[Opening Source text section]

## This notebook merges results from the sourmash-gather output into one sheet with results from all samples.

#### Import all required modules

In [1]:
import pandas as pd
import os as os
import glob as glob
import numpy as np

#### Navigate to your working directory, which should contain both spreadsheets you want to merge

In [16]:
#os.chdir("/Users/nastassia.patin/Desktop/Projects/Lasker 2019/Metagenomes/sourmash/summarized-PacBiomatches/")
os.chdir("/Users/nastassia.patin/Desktop/Projects/Lasker 2019/PacBio/sourmash/GTDB/summarized-gtdb/")

#### Import an example sheet

In [18]:
summary = pd.read_csv("1903c117_50m-3_m64247_gtdb_tax.summarized.csv")
summary.head()

Unnamed: 0,query_name,rank,fraction,lineage,query_md5,query_filename,f_weighted_at_rank,bp_match_at_rank
0,,superkingdom,0.063931,d__Bacteria,42ee02fc,1903c117_50m-3_m64247_210708_001818.ccs_7g01.f...,0.063931,102529000
1,,superkingdom,0.004029,d__Archaea,42ee02fc,1903c117_50m-3_m64247_210708_001818.ccs_7g01.f...,0.004029,6461000
2,,superkingdom,0.93204,unclassified,42ee02fc,1903c117_50m-3_m64247_210708_001818.ccs_7g01.f...,0.93204,7887000
3,,phylum,0.037139,d__Bacteria;p__Proteobacteria,42ee02fc,1903c117_50m-3_m64247_210708_001818.ccs_7g01.f...,0.037139,59562000
4,,phylum,0.012897,d__Bacteria;p__Bacteroidota,42ee02fc,1903c117_50m-3_m64247_210708_001818.ccs_7g01.f...,0.012897,20684000


In [19]:
summary.shape

(518, 8)

In [20]:
genus = summary[summary['rank'] == 'genus']
genus = genus[['fraction', 'lineage']]

In [21]:
genus.lineage.nunique()

117

In [22]:
genus.head()

Unnamed: 0,fraction,lineage
133,0.004337,d__Bacteria;p__Proteobacteria;c__Alphaproteoba...
134,0.003804,d__Bacteria;p__Proteobacteria;c__Gammaproteoba...
135,0.003733,d__Bacteria;p__Proteobacteria;c__Alphaproteoba...
136,0.003071,d__Bacteria;p__Verrucomicrobiota;c__Verrucomic...
137,0.002939,d__Bacteria;p__Proteobacteria;c__Gammaproteoba...


In [23]:
genus2 = genus.groupby(['lineage']).sum()
genus2.head()

[Closing Source text section]
[Opening Study material section]

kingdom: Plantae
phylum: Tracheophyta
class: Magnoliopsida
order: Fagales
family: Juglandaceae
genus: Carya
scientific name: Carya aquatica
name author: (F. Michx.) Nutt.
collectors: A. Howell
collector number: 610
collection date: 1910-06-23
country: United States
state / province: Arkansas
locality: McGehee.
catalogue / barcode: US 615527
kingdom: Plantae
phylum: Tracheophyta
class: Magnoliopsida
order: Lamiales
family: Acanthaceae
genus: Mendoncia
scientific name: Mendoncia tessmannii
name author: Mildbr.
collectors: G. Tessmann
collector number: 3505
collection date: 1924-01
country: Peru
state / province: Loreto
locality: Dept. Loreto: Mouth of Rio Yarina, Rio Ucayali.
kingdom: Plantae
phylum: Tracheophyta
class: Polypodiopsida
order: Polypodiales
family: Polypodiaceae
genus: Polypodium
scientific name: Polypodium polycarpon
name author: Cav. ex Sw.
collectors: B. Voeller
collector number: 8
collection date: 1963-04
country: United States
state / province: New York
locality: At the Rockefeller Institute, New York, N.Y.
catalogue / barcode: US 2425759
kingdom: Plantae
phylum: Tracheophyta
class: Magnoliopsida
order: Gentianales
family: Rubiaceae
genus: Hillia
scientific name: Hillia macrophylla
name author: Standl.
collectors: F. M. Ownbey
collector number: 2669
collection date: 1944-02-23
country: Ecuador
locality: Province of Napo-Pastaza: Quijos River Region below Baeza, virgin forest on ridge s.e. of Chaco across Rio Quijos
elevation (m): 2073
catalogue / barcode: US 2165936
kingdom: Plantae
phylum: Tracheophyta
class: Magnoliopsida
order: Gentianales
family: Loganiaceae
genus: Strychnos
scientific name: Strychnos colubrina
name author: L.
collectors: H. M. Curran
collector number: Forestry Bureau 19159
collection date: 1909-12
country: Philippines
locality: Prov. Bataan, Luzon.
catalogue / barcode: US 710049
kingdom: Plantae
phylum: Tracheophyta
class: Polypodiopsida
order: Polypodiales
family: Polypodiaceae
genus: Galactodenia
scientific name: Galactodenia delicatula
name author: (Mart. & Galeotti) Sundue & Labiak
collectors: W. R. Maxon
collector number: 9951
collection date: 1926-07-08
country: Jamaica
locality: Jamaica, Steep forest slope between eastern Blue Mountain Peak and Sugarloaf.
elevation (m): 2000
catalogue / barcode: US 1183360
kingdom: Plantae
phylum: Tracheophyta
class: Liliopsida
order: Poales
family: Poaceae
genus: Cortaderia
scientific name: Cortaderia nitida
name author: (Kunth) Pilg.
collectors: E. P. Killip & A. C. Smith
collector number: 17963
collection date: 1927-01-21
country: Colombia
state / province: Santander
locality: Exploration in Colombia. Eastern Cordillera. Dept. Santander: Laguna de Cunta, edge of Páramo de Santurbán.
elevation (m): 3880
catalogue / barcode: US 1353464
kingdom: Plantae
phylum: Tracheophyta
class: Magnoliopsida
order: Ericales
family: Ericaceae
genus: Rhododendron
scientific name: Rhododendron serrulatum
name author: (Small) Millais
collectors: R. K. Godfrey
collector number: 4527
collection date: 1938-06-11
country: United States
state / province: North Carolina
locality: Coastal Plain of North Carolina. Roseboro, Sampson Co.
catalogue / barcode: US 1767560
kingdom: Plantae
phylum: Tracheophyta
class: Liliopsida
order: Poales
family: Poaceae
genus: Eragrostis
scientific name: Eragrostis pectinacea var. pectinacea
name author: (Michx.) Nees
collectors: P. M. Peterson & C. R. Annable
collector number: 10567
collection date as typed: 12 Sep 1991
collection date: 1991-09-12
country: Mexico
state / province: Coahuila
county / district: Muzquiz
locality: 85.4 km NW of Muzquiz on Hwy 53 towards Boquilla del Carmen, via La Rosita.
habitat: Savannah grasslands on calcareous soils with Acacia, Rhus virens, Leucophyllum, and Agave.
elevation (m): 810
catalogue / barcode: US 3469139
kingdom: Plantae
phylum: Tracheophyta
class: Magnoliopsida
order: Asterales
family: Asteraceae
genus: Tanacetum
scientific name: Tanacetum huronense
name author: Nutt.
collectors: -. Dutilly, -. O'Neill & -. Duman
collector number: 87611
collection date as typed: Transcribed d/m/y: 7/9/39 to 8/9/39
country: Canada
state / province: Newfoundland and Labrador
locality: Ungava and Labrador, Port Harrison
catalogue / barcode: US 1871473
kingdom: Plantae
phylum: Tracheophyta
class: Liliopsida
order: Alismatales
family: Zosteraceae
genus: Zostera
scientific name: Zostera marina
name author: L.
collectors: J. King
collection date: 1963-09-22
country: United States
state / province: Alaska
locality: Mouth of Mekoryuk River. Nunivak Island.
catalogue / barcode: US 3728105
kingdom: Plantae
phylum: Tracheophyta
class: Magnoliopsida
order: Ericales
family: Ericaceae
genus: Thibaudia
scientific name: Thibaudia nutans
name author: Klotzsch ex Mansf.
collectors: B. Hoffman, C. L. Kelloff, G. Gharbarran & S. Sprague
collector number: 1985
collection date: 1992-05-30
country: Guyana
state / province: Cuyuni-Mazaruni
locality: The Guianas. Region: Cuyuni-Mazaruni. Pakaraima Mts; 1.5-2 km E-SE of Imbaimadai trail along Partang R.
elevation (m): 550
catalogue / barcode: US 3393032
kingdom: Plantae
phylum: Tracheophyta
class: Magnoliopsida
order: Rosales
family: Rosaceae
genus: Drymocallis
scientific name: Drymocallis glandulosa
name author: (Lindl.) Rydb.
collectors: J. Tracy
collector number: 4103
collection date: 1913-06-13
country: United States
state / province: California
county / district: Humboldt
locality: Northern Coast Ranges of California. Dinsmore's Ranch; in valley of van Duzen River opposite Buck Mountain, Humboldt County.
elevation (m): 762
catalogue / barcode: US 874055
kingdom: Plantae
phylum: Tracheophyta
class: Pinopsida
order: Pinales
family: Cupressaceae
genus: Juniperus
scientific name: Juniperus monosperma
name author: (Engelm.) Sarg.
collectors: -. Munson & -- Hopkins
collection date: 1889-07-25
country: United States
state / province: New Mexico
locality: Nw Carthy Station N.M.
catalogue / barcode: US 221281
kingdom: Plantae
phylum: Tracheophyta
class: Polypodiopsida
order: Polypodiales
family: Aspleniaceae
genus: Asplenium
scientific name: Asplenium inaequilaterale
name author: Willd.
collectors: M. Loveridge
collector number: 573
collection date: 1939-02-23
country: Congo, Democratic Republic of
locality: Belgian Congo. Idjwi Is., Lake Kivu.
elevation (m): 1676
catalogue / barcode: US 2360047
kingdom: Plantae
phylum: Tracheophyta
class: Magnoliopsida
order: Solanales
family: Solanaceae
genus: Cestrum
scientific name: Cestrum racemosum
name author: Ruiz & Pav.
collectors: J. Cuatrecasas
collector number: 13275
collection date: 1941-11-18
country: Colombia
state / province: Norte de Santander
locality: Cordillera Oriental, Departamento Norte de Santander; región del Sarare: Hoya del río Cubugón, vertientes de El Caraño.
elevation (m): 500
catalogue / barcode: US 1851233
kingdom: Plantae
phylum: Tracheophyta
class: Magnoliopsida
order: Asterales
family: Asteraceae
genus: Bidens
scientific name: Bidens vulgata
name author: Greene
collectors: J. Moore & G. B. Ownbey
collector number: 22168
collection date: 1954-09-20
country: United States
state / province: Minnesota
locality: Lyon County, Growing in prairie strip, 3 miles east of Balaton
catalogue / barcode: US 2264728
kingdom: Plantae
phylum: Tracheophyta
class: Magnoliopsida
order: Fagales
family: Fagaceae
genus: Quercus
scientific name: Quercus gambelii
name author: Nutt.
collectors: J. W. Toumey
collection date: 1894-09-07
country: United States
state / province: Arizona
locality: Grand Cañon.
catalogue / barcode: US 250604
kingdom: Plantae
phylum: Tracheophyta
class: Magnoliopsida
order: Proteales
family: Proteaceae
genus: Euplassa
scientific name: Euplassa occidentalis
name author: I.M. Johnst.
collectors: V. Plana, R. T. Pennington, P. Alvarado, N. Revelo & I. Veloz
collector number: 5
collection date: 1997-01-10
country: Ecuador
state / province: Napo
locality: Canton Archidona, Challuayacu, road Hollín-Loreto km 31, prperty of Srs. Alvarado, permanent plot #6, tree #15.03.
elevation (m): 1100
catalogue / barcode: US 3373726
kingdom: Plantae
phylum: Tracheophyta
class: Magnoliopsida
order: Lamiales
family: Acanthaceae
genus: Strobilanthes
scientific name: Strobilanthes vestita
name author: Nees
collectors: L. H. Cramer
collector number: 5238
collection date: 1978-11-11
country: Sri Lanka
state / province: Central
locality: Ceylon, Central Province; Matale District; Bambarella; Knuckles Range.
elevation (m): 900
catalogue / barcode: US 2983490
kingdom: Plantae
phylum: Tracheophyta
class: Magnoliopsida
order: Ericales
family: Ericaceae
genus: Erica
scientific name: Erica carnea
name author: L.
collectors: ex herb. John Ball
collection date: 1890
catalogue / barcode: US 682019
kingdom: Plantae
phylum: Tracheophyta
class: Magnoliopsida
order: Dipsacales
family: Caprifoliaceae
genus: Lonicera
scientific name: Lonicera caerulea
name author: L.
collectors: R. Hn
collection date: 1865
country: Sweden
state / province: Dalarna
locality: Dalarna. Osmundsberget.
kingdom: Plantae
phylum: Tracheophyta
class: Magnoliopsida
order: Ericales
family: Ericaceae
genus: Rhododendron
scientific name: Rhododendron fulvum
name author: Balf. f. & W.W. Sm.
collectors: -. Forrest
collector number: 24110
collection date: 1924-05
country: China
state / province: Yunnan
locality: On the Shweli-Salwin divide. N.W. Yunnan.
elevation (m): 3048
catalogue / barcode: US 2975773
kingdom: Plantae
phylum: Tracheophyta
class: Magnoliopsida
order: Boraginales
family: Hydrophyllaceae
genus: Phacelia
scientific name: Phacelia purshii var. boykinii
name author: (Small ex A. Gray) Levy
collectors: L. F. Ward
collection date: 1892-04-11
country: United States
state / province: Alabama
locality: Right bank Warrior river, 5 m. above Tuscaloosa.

[Closing Study material section]

▸ **Problem to work on**: Print the part of the sourmash notebook that starts with "Unnamed: 0,fraction,lineage" and goes on through "134,0.003804,d__Bacteria;p__Proteobacteria;c__Gammaproteoba...".

▸ **Task solution**:
Unnamed: 0,fraction,lineage
133,0.004337,d__Bacteria;p__Proteobacteria;c__Alphaproteoba...
134,0.003804,d__Bacteria;p__Proteobacteria;c__Gammaproteoba...